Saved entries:

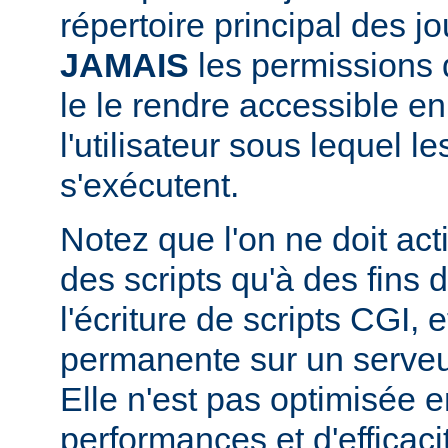
répertoire principal des j
JAMAIS
les permissions d
le le rendre accessible en
l'utilisateur sous lequel 
s'exécutent.
Notez que l'on ne doit acti
des scripts qu'à des fins
l'écriture de scripts CGI,
permanente sur un serveu
Elle n'est pas optimisée 
performances et d'efficaci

## AIM OF THE TASK
Please return every line from the one that contains "les permissions d" through the end of the entries, exactly, leaving out all others.

## EXPECTED ANSWER
les permissions d
le le rendre accessible en
l'utilisateur sous lequel 
s'exécutent.
Notez que l'on ne doit acti
des scripts qu'à des fins
l'écriture de scripts CGI,
permanente sur un serveu
Elle n'est pas optimisée 
performances et d'efficaci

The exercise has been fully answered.